• **Data section**
• • • • •

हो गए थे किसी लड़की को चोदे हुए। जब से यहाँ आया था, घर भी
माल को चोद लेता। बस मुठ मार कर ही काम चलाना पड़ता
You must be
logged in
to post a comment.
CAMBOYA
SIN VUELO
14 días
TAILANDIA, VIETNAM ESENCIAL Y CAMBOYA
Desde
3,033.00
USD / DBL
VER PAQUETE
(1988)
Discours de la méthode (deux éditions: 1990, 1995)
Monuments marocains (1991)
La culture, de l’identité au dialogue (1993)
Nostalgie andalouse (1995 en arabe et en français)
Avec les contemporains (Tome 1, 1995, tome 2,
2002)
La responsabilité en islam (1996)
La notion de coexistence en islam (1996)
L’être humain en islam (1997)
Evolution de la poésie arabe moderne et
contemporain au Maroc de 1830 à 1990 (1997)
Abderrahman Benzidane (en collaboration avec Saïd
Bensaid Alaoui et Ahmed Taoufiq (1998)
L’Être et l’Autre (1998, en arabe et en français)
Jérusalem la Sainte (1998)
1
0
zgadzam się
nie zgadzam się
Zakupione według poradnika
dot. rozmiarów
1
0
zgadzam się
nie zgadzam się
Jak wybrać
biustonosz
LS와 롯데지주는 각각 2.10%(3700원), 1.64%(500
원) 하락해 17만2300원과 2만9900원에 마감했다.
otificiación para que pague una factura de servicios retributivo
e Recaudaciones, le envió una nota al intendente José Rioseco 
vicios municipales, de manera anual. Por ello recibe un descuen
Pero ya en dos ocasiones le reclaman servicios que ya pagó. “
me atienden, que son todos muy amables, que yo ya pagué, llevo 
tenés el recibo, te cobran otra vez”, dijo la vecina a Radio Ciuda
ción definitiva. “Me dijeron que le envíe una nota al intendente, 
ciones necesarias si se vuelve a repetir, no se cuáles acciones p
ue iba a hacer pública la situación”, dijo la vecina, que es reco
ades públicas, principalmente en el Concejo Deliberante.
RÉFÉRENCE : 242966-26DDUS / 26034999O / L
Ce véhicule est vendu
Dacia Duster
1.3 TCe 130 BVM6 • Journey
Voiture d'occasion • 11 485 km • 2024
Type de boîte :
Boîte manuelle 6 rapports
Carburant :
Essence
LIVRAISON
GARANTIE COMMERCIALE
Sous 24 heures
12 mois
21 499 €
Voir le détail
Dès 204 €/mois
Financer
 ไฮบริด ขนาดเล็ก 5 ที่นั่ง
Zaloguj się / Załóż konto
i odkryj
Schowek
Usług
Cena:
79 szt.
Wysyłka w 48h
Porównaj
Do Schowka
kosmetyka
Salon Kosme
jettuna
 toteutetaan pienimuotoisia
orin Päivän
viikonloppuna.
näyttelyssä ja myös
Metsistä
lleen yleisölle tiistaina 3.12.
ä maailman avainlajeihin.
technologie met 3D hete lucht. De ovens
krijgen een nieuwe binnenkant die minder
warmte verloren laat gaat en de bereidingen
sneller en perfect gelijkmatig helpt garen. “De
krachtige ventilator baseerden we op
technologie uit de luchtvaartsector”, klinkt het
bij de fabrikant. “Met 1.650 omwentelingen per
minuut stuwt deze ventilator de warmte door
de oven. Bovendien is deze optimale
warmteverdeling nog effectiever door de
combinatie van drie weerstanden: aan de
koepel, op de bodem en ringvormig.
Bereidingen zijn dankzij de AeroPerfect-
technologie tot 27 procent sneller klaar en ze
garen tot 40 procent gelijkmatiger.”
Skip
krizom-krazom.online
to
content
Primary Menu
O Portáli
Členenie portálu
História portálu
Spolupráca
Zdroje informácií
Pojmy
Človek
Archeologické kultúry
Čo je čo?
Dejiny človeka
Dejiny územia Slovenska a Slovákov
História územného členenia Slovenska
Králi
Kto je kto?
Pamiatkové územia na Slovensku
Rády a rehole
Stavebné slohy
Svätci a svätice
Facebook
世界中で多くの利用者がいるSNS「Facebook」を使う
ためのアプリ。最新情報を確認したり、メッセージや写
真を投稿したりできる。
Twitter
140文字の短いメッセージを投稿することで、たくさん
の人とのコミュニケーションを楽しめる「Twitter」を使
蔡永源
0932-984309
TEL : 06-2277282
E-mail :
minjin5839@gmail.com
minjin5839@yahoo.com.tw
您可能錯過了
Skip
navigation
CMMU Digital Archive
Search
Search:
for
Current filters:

• • • • •

• **Task to complete**
Give every line of the material above as a numbered list, leaving out any blank lines.

• **Expected answer**
1. हो गए थे किसी लड़की को चोदे हुए। जब से यहाँ आया था, घर भी
2. माल को चोद लेता। बस मुठ मार कर ही काम चलाना पड़ता
3. You must be
4. logged in
5. to post a comment.
6. CAMBOYA
7. SIN VUELO
8. 14 días
9. TAILANDIA, VIETNAM ESENCIAL Y CAMBOYA
10. Desde
11. 3,033.00
12. USD / DBL
13. VER PAQUETE
14. (1988)
15. Discours de la méthode (deux éditions: 1990, 1995)
16. Monuments marocains (1991)
17. La culture, de l’identité au dialogue (1993)
18. Nostalgie andalouse (1995 en arabe et en français)
19. Avec les contemporains (Tome 1, 1995, tome 2,
20. 2002)
21. La responsabilité en islam (1996)
22. La notion de coexistence en islam (1996)
23. L’être humain en islam (1997)
24. Evolution de la poésie arabe moderne et
25. contemporain au Maroc de 1830 à 1990 (1997)
26. Abderrahman Benzidane (en collaboration avec Saïd
27. Bensaid Alaoui et Ahmed Taoufiq (1998)
28. L’Être et l’Autre (1998, en arabe et en français)
29. Jérusalem la Sainte (1998)
30. 1
31. 0
32. zgadzam się
33. nie zgadzam się
34. Zakupione według poradnika
35. dot. rozmiarów
36. 1
37. 0
38. zgadzam się
39. nie zgadzam się
40. Jak wybrać
41. biustonosz
42. LS와 롯데지주는 각각 2.10%(3700원), 1.64%(500
43. 원) 하락해 17만2300원과 2만9900원에 마감했다.
44. otificiación para que pague una factura de servicios retributivo
45. e Recaudaciones, le envió una nota al intendente José Rioseco 
46. vicios municipales, de manera anual. Por ello recibe un descuen
47. Pero ya en dos ocasiones le reclaman servicios que ya pagó. “
48. me atienden, que son todos muy amables, que yo ya pagué, llevo 
49. tenés el recibo, te cobran otra vez”, dijo la vecina a Radio Ciuda
50. ción definitiva. “Me dijeron que le envíe una nota al intendente, 
51. ciones necesarias si se vuelve a repetir, no se cuáles acciones p
52. ue iba a hacer pública la situación”, dijo la vecina, que es reco
53. ades públicas, principalmente en el Concejo Deliberante.
54. RÉFÉRENCE : 242966-26DDUS / 26034999O / L
55. Ce véhicule est vendu
56. Dacia Duster
57. 1.3 TCe 130 BVM6 • Journey
58. Voiture d'occasion • 11 485 km • 2024
59. Type de boîte :
60. Boîte manuelle 6 rapports
61. Carburant :
62. Essence
63. LIVRAISON
64. GARANTIE COMMERCIALE
65. Sous 24 heures
66. 12 mois
67. 21 499 €
68. Voir le détail
69. Dès 204 €/mois
70. Financer
71.  ไฮบริด ขนาดเล็ก 5 ที่นั่ง
72. Zaloguj się / Załóż konto
73. i odkryj
74. Schowek
75. Usług
76. Cena:
77. 79 szt.
78. Wysyłka w 48h
79. Porównaj
80. Do Schowka
81. kosmetyka
82. Salon Kosme
83. jettuna
84.  toteutetaan pienimuotoisia
85. orin Päivän
86. viikonloppuna.
87. näyttelyssä ja myös
88. Metsistä
89. lleen yleisölle tiistaina 3.12.
90. ä maailman avainlajeihin.
91. technologie met 3D hete lucht. De ovens
92. krijgen een nieuwe binnenkant die minder
93. warmte verloren laat gaat en de bereidingen
94. sneller en perfect gelijkmatig helpt garen. “De
95. krachtige ventilator baseerden we op
96. technologie uit de luchtvaartsector”, klinkt het
97. bij de fabrikant. “Met 1.650 omwentelingen per
98. minuut stuwt deze ventilator de warmte door
99. de oven. Bovendien is deze optimale
100. warmteverdeling nog effectiever door de
101. combinatie van drie weerstanden: aan de
102. koepel, op de bodem en ringvormig.
103. Bereidingen zijn dankzij de AeroPerfect-
104. technologie tot 27 procent sneller klaar en ze
105. garen tot 40 procent gelijkmatiger.”
106. Skip
107. krizom-krazom.online
108. to
109. content
110. Primary Menu
111. O Portáli
112. Členenie portálu
113. História portálu
114. Spolupráca
115. Zdroje informácií
116. Pojmy
117. Človek
118. Archeologické kultúry
119. Čo je čo?
120. Dejiny človeka
121. Dejiny územia Slovenska a Slovákov
122. História územného členenia Slovenska
123. Králi
124. Kto je kto?
125. Pamiatkové územia na Slovensku
126. Rády a rehole
127. Stavebné slohy
128. Svätci a svätice
129. Facebook
130. 世界中で多くの利用者がいるSNS「Facebook」を使う
131. ためのアプリ。最新情報を確認したり、メッセージや写
132. 真を投稿したりできる。
133. Twitter
134. 140文字の短いメッセージを投稿することで、たくさん
135. の人とのコミュニケーションを楽しめる「Twitter」を使
136. 蔡永源
137. 0932-984309
138. TEL : 06-2277282
139. E-mail :
140. minjin5839@gmail.com
141. minjin5839@yahoo.com.tw
142. 您可能錯過了
143. Skip
144. navigation
145. CMMU Digital Archive
146. Search
147. Search:
148. for
149. Current filters:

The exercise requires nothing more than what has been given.